Although the increasing consolidation of U.S. hospitals, physicians, and insurers may lead to improvements in efficiency and quality of care, the phenomenon also raises the potential for higher prices for health services. In the new issue of Health Affairs, two Commonwealth Fund–supported studies show that options available for counteracting providers' pricing power go well beyond antitrust enforcement.
- In Seeking Lower Prices Where Providers Are Consolidated: An Examination of Market and Policy Strategies, Paul B. Ginsburg and L. Gregory Pawlson discuss a wide range of strategies at the disposal of payers and policymakers to curb the market power wielded by providers. For example, they point to the information systems that many insurers are developing to produce real-time estimates of patients' out-of-pocket costs—data that patients could use to become more price-conscious when choosing providers.

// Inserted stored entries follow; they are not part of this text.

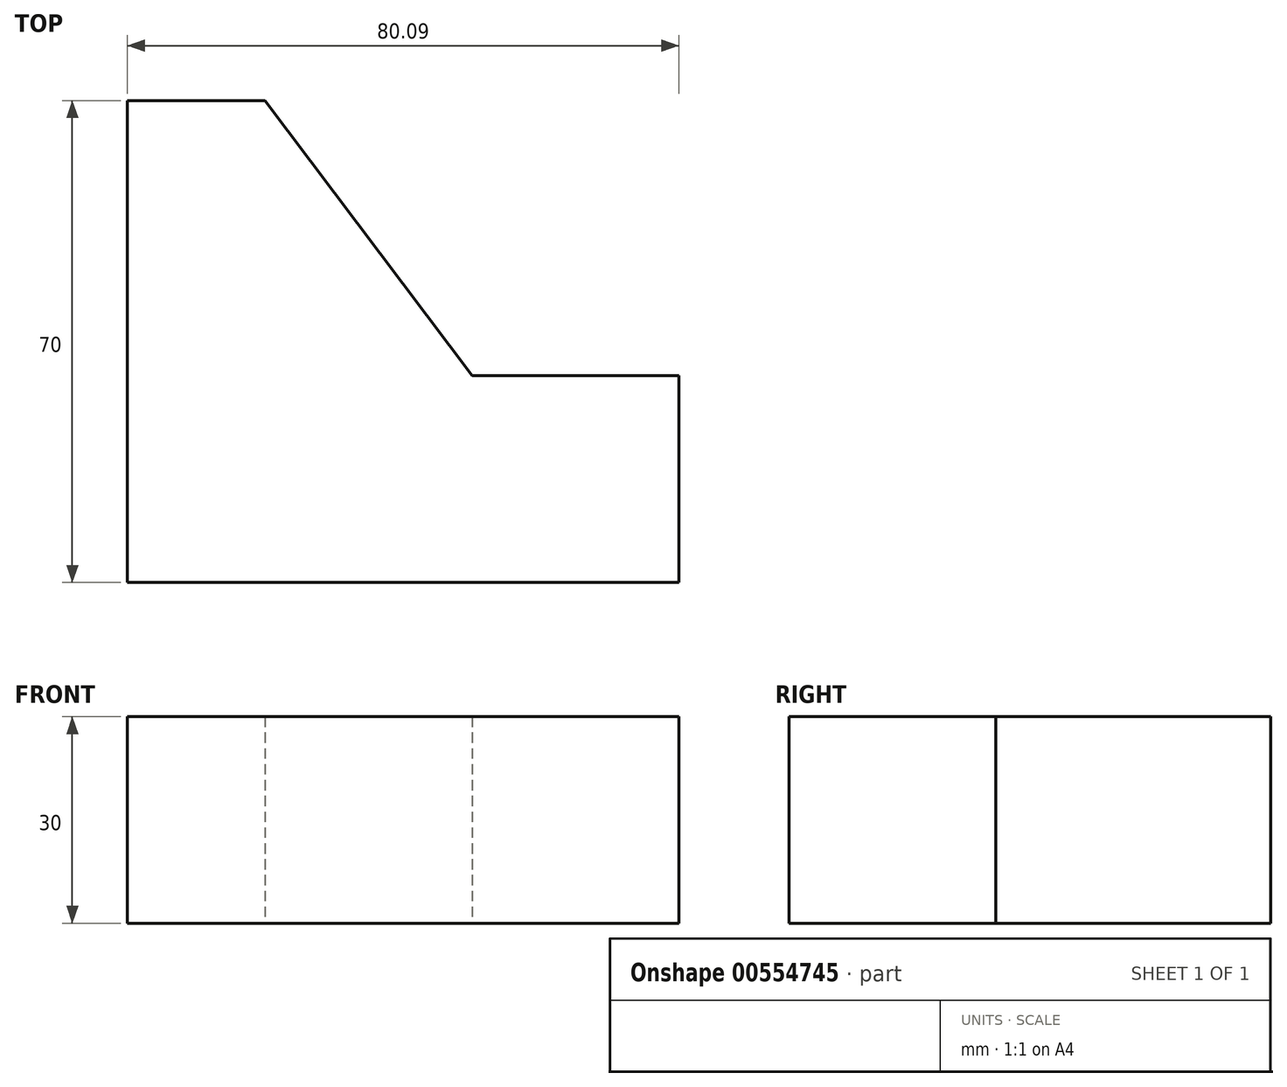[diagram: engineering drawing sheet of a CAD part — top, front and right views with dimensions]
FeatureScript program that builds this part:
annotation { "Feature Type Name" : "Feature", "Feature Type Description" : "" }
export const myFeature = defineFeature(function(context is Context, id is Id, definition is map)
    precondition{}
    {
        {
            var Q0;
            Q0=qCreatedBy(makeId("Top.planeOp"),FACE);
            var sketch = newSketch(context, id + "F0", { "sketchPlane" : qUnion([Q0])});
            skLineSegment(sketch, "E0", {"start": v(-50.44, 41.8) * mm, "end": v(-30.44, 41.8) * mm});
            skLineSegment(sketch, "E1", {"start": v(-30.44, 41.8) * mm, "end": v(-0.35, 1.86) * mm});
            skLineSegment(sketch, "E2", {"start": v(-0.35, 1.86) * mm, "end": v(29.65, 1.86) * mm});
            skLineSegment(sketch, "E3", {"start": v(-50.44, 41.8) * mm, "end": v(-50.44, -28.2) * mm});
            skLineSegment(sketch, "E4", {"start": v(-50.44, -28.2) * mm, "end": v(29.65, -28.2) * mm});
            skLineSegment(sketch, "E5", {"start": v(29.65, -28.2) * mm, "end": v(29.65, 1.86) * mm});
            skSolve(sketch);
        }
        {
            var Q0;
            Q0=makeQuery(id+"F0.imprint","IMPRINT",FACE,{"disambiguationData":[TD([[makeQuery(id+"F0.imprint","IMPRINT",EDGE,{"derivedFrom":sQuery(id+"F0.wireOp",EDGE,"E0")}),-1.0]])]});
            extrude(context, id + "F1", {"entities" : qUnion([Q0]), "depth" : 30 * mm, "offsetDistance" : 25 * mm});
        }
    });
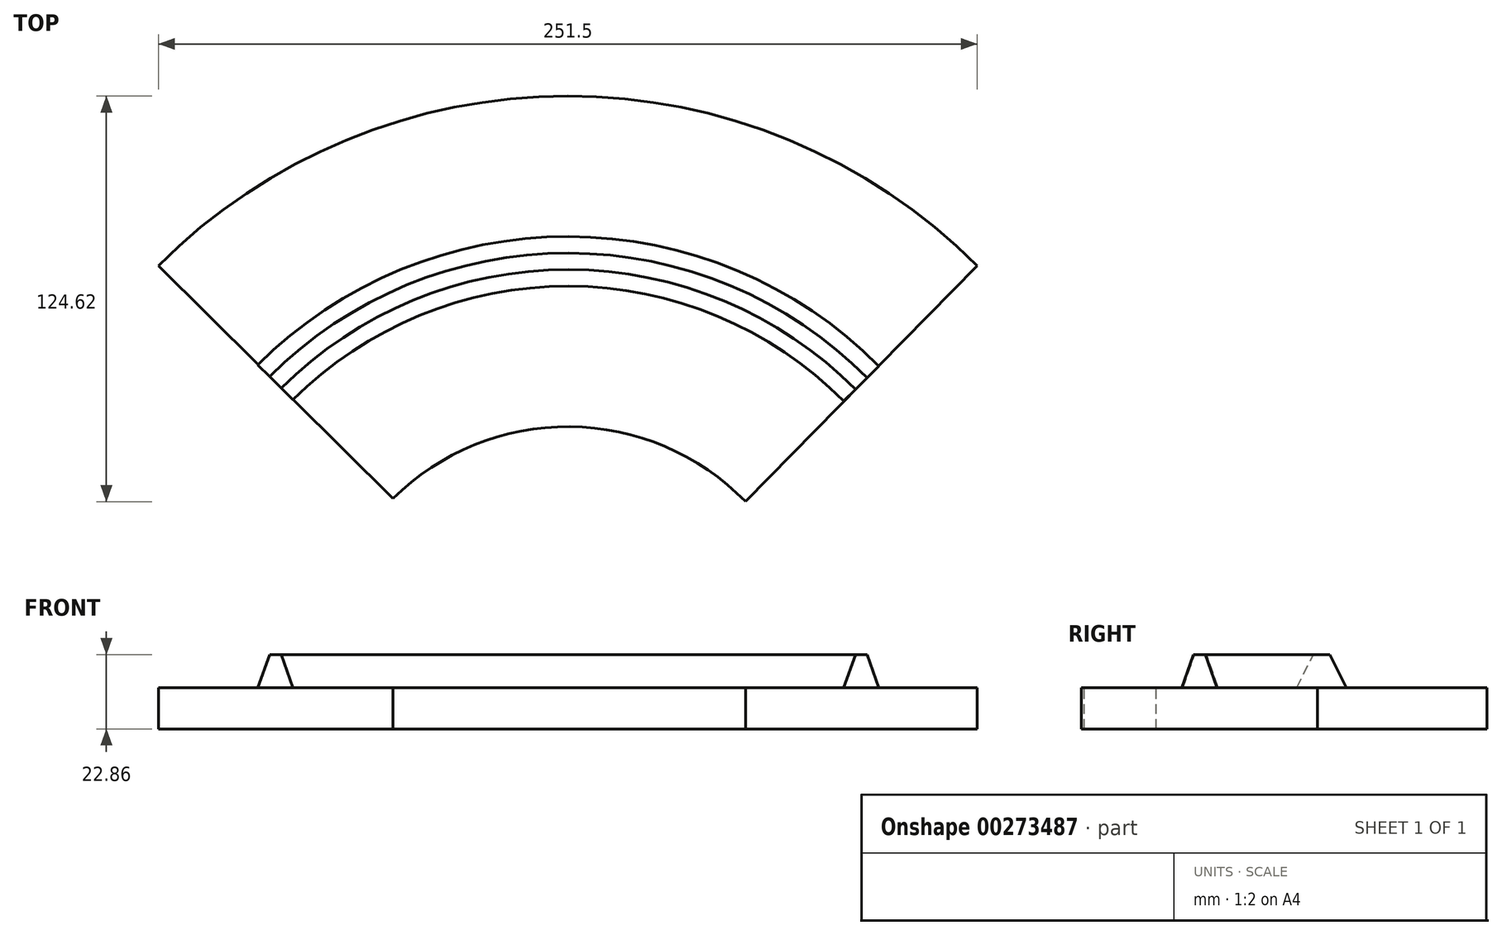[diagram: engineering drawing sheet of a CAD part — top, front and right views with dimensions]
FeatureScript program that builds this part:
annotation { "Feature Type Name" : "Feature", "Feature Type Description" : "" }
export const myFeature = defineFeature(function(context is Context, id is Id, definition is map)
    precondition{}
    {
        {
            var Q0;
            Q0=qCreatedBy(makeId("Top.planeOp"),FACE);
            var sketch = newSketch(context, id + "F0", { "sketchPlane" : qUnion([Q0])});
            skArc(sketch, "E0", {"start": v(54.58, 53.17) * mm, "mid": v(0.65, 76.2) * mm, "end": v(-53.66, 54.1) * mm});
            skLineSegment(sketch, "E1", {"start": v(0, 0) * mm, "end": v(-53.66, 54.1) * mm, "construction": true});
            skLineSegment(sketch, "E2", {"start": v(0, 0) * mm, "end": v(54.58, 53.17) * mm, "construction": true});
            skArc(sketch, "E3", {"start": v(125.75, 125.68) * mm, "mid": v(0, 177.79) * mm, "end": v(-125.75, 125.68) * mm});
            skArc(sketch, "E4.0", {"start": v(90.16, 89.43) * mm, "mid": v(0.26, 127) * mm, "end": v(-89.8, 89.8) * mm});
            skLineSegment(sketch, "E5", {"start": v(90.16, 89.43) * mm, "end": v(134.98, 44.24) * mm, "construction": true});
            skLineSegment(sketch, "E6", {"start": v(54.58, 53.17) * mm, "end": v(125.75, 125.68) * mm});
            skLineSegment(sketch, "E7", {"start": v(-125.75, 125.68) * mm, "end": v(-53.66, 54.1) * mm});
            skSolve(sketch);
        }
        {
            var Q0;
            Q0=sQuery(id+"F0.wireOp",VERTEX,"E4.0.start");
            var Q1;
            Q1=sQuery(id+"F0.wireOp",EDGE,"E5");
            cPlane(context, id + "F1", {"entities" : qUnion([Q0, Q1]), "cplaneType" : CPlaneType.LINE_POINT, "offset" : 25.4 * mm, "width" : 152.4 * mm, "height" : 152.4 * mm});
        }
        {
            var Q0;
            Q0=qCreatedBy(id+"F1.planeOp",FACE);
            var sketch = newSketch(context, id + "F2", { "sketchPlane" : qUnion([Q0])});
            skLineSegment(sketch, "E8", {"start": v(127, 0) * mm, "end": v(127, 48.42) * mm, "construction": true});
            skLineSegment(sketch, "E9", {"start": v(119.38, 0) * mm, "end": v(124.46, 10.16) * mm});
            skLineSegment(sketch, "E10", {"start": v(124.46, 10.16) * mm, "end": v(127, 10.16) * mm});
            skLineSegment(sketch, "E11.MirrorCS", {"start": v(129.54, 10.16) * mm, "end": v(127, 10.16) * mm});
            skLineSegment(sketch, "E12.MirrorCS", {"start": v(134.62, 0) * mm, "end": v(129.54, 10.16) * mm});
            skLineSegment(sketch, "E13", {"start": v(119.38, 0) * mm, "end": v(127, 0) * mm});
            skLineSegment(sketch, "E14.MirrorCS", {"start": v(134.62, 0) * mm, "end": v(127, 0) * mm});
            skSolve(sketch);
        }
        {
            var Q0;
            Q0=makeQuery(id+"F2.imprint","IMPRINT",FACE,{"disambiguationData":[TD([[makeQuery(id+"F2.imprint","IMPRINT",EDGE,{"derivedFrom":sQuery(id+"F2.wireOp",EDGE,"E9")}),-1.0]])]});
            var Q1;
            Q1=sQuery(id+"F0.wireOp",EDGE,"E4.0");
            sweep(context, id + "F3", {"profiles" : qUnion([Q0]), "path" : qUnion([Q1])});
        }
        {
            var Q0;
            Q0 = qSketchRegion(id + "F0", true);
            extrude(context, id + "F4", {"entities" : qUnion([Q0]), "oppositeDirection" : true, "depth" : 12.7 * mm});
        }
    });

- In Getting the Product Right: How Competition Policy Can Improve Health Care Markets, William M. Sage says that competition will improve only when providers "assemble and warranty" most of their products and stop billing for care processes, such as office-based procedures, and inputs, such as intravenous fluids, that are of uncertain value.
In their commentaries on www.healthaffairs.org, Bruce C. Vladeck and Martin Gaynor offer alternative perspectives on the Ginsburg/Pawlson and Sage proposals.